> _Task brief_: Copy every line of the data that includes the string "they".

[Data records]
Start of Block
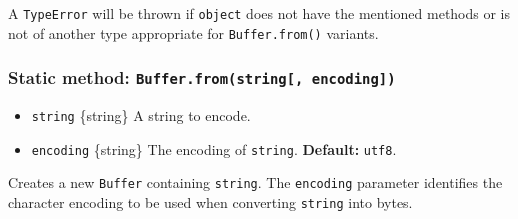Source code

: \begin{Shaded}
\begin{Highlighting}[]
\NormalTok{ \{ }\NormalTok{ \} }\OperatorTok{=} \NormalTok{(}\NormalTok{)}\OperatorTok{;}

\NormalTok{  [}\NormalTok{]() \{}
     \OperatorTok{;}
\NormalTok{  \}}
\NormalTok{\}}

\OperatorTok{=} \NormalTok{(} \NormalTok{()}\OperatorTok{,} \NormalTok{)}\OperatorTok{;}
\end{Highlighting}
\end{Shaded}

A \texttt{TypeError} will be thrown if \texttt{object} does not have the
mentioned methods or is not of another type appropriate for
\texttt{Buffer.from()} variants.

\subsubsection{\texorpdfstring{Static method:
\texttt{Buffer.from(string{[},\ encoding{]})}}{Static method: Buffer.from(string{[}, encoding{]})}}\label{static-method-buffer.fromstring-encoding}

\begin{itemize}
\tightlist
\item
  \texttt{string} \{string\} A string to encode.
\item
  \texttt{encoding} \{string\} The encoding of \texttt{string}.
  \textbf{Default:} \texttt{\textquotesingle{}utf8\textquotesingle{}}.
\end{itemize}

Creates a new \texttt{Buffer} containing \texttt{string}. The
\texttt{encoding} parameter identifies the character encoding to be used
when converting \texttt{string} into bytes.

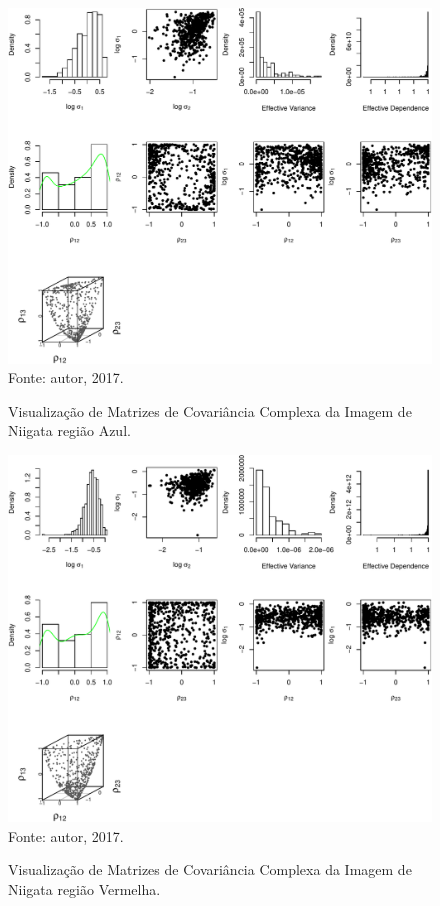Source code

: \documentclass[journal]{IEEEtran}
\begin{document}
\begin{figure}[ht]
\centering
\caption{Visualização de Matrizes de Covariância Complexa da Imagem de Niigata região Azul.}
\includegraphics[width=\linewidth]{../../Figuras/Amostras-Niigata/Niigata-Azul-500.pdf}\\
Fonte: autor, 2017.
\label{visNiigata2}
\end{figure}

\newpage

\begin{figure}[ht]
\centering
\caption{Visualização de Matrizes de Covariância Complexa da Imagem de Niigata região Vermelha.}
\includegraphics[width=\linewidth]{../../Figuras/Amostras-Niigata/Niigata-Vermelha-500.pdf}\\
Fonte: autor, 2017.
\label{visNiigata3}
\end{figure}
\end{document}

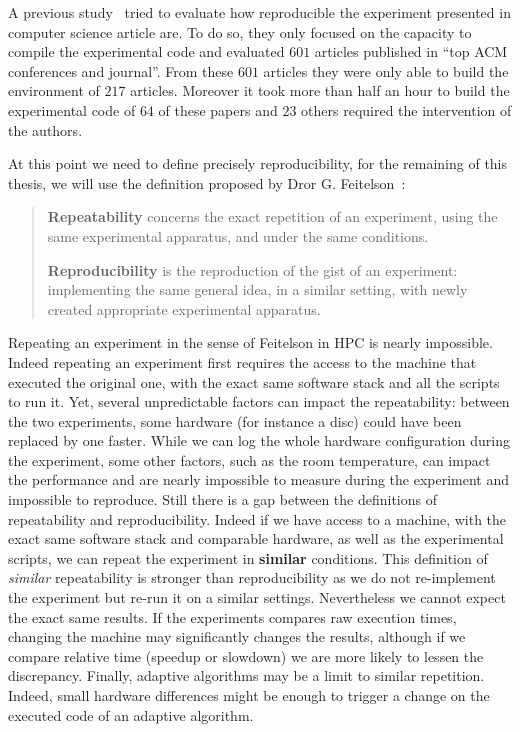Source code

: A previous study~\cite{Collberg15Repeatability} tried to evaluate how reproducible the experiment presented in computer science article are.
To do so, they only focused on the capacity to compile the experimental code and evaluated $601$ articles published in “top ACM conferences and journal”.
From these $601$ articles they were only able to build the environment of $217$ articles.
Moreover it took more than half an hour to build the experimental code of $64$ of these papers and $23$ others required the intervention of the authors.

At this point we need to define precisely reproducibility, for the remaining of this thesis, we will use the definition proposed by Dror G. Feitelson~\cite{Feitelson15From}:

\begin{quote}
    \textbf{Repeatability} concerns the exact repetition of an experiment, using the same experimental apparatus, and under the same conditions.

    \textbf{Reproducibility} is the reproduction of the gist of an experiment: implementing the same general idea, in a similar setting, with newly created appropriate experimental apparatus.
\end{quote}

Repeating an experiment in the sense of Feitelson in \gls{HPC} is nearly impossible.
Indeed repeating an experiment first requires the access to the machine that executed the original one, with the exact same software stack and all the scripts to run it.
Yet, several unpredictable factors can impact the repeatability: between the two experiments, some hardware (for instance a disc) could have been replaced by one faster.
While we can log the whole hardware configuration during the experiment, some other factors, such as the room temperature, can impact the performance and are nearly impossible to measure during the experiment and impossible to reproduce.
Still there is a gap between the definitions of repeatability and reproducibility.
Indeed if we have access to a machine, with the exact same software stack and comparable hardware, as well as the experimental scripts, we can repeat the experiment in \textbf{similar} conditions.
This definition of \emph{similar} repeatability is stronger than reproducibility as we do not re-implement the experiment but re-run it on a similar settings.
Nevertheless we cannot expect the exact same results.
If the experiments compares raw execution times, changing the machine may significantly changes the results, although if we compare relative time (speedup or slowdown) we are more likely to lessen the discrepancy.
Finally, adaptive algorithms may be a limit to similar repetition.
Indeed, small hardware differences might be enough to trigger a change on the executed code of an adaptive algorithm.

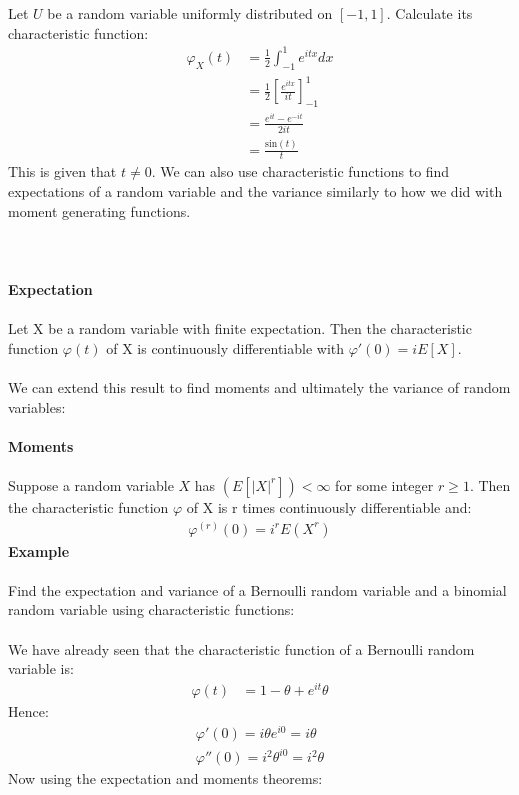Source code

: \documentclass[,oneside]{article}
\begin{document}
\begin{enumerate}
Let $U$ be a random variable uniformly distributed on $[-1,1]$. Calculate its characteristic function:
\begin{align*}
\varphi_X(t)&= \frac{1}{2} \int_{-1}^{1}e^{itx}dx\\
&=\frac{1}{2} \left [ \frac{e^{itx}}{it}\right ]_{-1}^{1}\\
&= \frac{e^{it}-e^{-it}}{2it}\\
&=\frac{\text{sin}(t)}{t}
\end{align*}
This is given that $t \neq 0$. We can also use characteristic functions to find expectations of a random variable and the variance similarly to how we did with moment generating functions. \\ \\ \\ \\
\textbf{Expectation}\\ \\
Let X be a random variable with finite expectation. Then the characteristic function $\varphi(t)$ of X is continuously differentiable with $\varphi '(0)=iE[X]$.\\ \\
We can extend this result to find moments and ultimately the variance of random variables:\\ \\
\textbf{Moments}\\ \\
Suppose a random variable $X$ has $(E[|X|^r]) < \infty $ for some integer $r \geq 1.$ Then the characteristic function $\varphi$ of X is r times continuously differentiable and:
\begin{align*}
\varphi^{(r)}(0)=i^r E(X^r)
\end{align*}
\textbf{Example}\\ \\
Find the expectation and variance of a Bernoulli random variable and a binomial random variable using characteristic functions:\\ \\
We have already seen that the characteristic function of a Bernoulli random variable is:
\begin{align*}
\varphi(t)&= 1-\theta+e^{it}\theta
\end{align*}
Hence:
\begin{align*}
\varphi '(0)=i\theta e^{i0}=i\theta\\
\varphi ''(0)=i^2\theta^{i0}=i^2\theta
\end{align*}
Now using the expectation and moments theorems:

\end{enumerate}
\end{document}
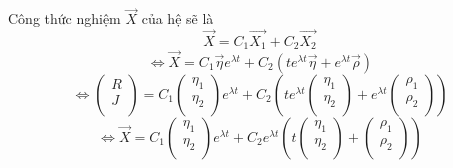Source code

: \documentclass[a4paper]{article}
\begin{document}
    Công thức nghiệm $\vec{X}$ của hệ sẽ là
    \begin{equation*}
        \vec{X} = C_1 \vec{X_1} + C_2 \vec{X_2}
    \end{equation*}
    \begin{equation*}
        \Leftrightarrow
        \vec{X} = C_1 \vec{\eta}e^{\lambda t} + C_2(t e^{\lambda t} \vec{\eta} + e^{\lambda t} \vec{\rho})
    \end{equation*}
    \begin{equation*}
        \Leftrightarrow
        \begin{pmatrix}
            R \\
            J \\
        \end{pmatrix}
        =
        C_1
        \begin{pmatrix}
            \eta_1 \\
            \eta_2 \\
        \end{pmatrix}
        e^{\lambda t}
        +
        C_2(
            t e^{\lambda t}
            \begin{pmatrix}
                \eta_1 \\
                \eta_2 \\
            \end{pmatrix}
            +
            e^{\lambda t}
            \begin{pmatrix}
                \rho_1 \\
                \rho_2 \\
            \end{pmatrix}
        )
    \end{equation*}
    \begin{equation*}
        \Leftrightarrow
        \vec{X} =
        C_1
        \begin{pmatrix}
                \eta_1 \\
                \eta_2 \\
        \end{pmatrix}
        e^{\lambda t}
        +
        C_2 e^{\lambda t}(
            t
            \begin{pmatrix}
                \eta_1 \\
                \eta_2 \\
            \end{pmatrix}
            +
            \begin{pmatrix}
                \rho_1 \\
                \rho_2 \\
            \end{pmatrix}
        )
    \end{equation*}
\end{document}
End of Block
> _Answer_:
To do so, they only focused on the capacity to compile the experimental code and evaluated $601$ articles published in “top ACM conferences and journal”.
From these $601$ articles they were only able to build the environment of $217$ articles.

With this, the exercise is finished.